Principle of Carburetor:
The carburetor works on Bernoulli’s principle: the faster air moves, the lower its static pressure, and also the higher the dynamic pressure is. The throttle (accelerator) linkage doesn’t directly control the flow of liquid fuel. Instead, it actuates carburetor mechanisms which meter the flow of air being carried into the engine. The speed of this flow, and so its (static) pressure, determines the number of fuel drawn into the airstream.
When carburetors are employed in aircraft with piston engines, special designs and features are needed to forestall fuel starvation during inverted flight. Later engines used an early type of fuel injection system referred to as a pressure carburetor.
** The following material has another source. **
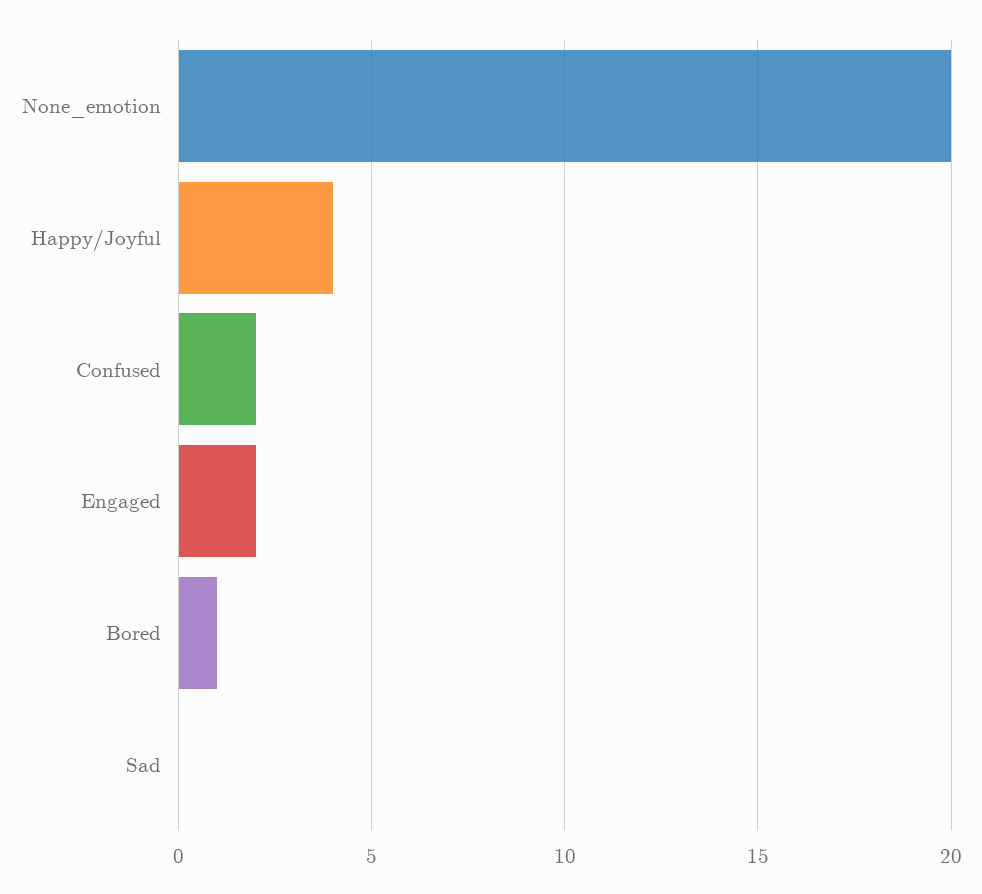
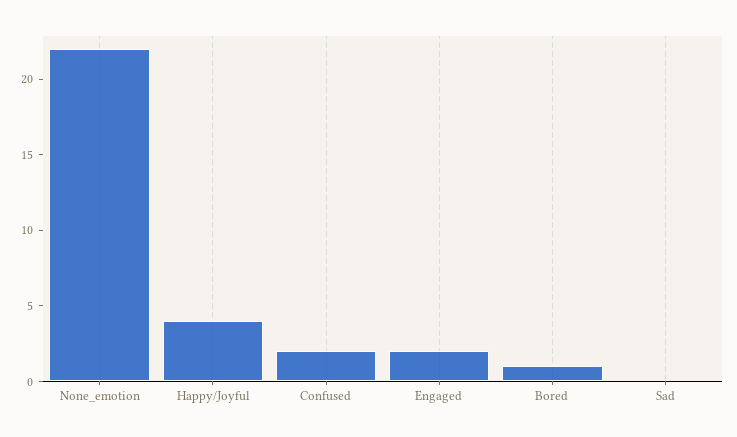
None_emotion: 20 -> 22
Most production carbureted engines, as opposition fuel-injected, have one carburetor and an identical manifold that divides and transports the air/fuel mixture to the intake valves, though some engines (like motorcycle engines) use multiple carburetors on split heads.
Updraft Carburetors:
Older engines used updraft carburetors, where the air enters from below the carburetor and exits through the highest. This had the advantage of never flooding the engine, as any liquid fuel droplets would fall out of the carburetor rather than into the intake manifold; it also lent itself to the employment of an oil bath air filter, where a pool of oil below part below the carburetor is sucked up into the mesh and therefore the air is drawn through the oil-covered mesh; this was an efficient system in the time when paper air filters didn’t exist.
Outboard motor carburetors are typically sidedraft because they need to be stacked one on top of the opposite to feed the cylinders during a vertically oriented engine block.
Disadvantage:
The main disadvantage of basing a carburetor’s operation on Bernoulli’s Principle is that being a fluid dynamic device, the pressure reduction during a venturi tends to be proportional to the square of the intake airspeed. The fuel jets are much smaller and fuel flow is proscribed mainly by the fuel’s viscosity so the fuel flow tends to be proportional to the pressure difference. So jets sized for full power tend to starve the engine at lower speed and part throttle. Most ordinarily this has been corrected by using multiple jets.
An airflow resisting valve called a choke, kind of like the throttle was placed upstream of the most jet to scale back the manifold pressure and suck additional fuel out of the jets. Read and learn about car Technical FAQ and get in-depth details of the car features.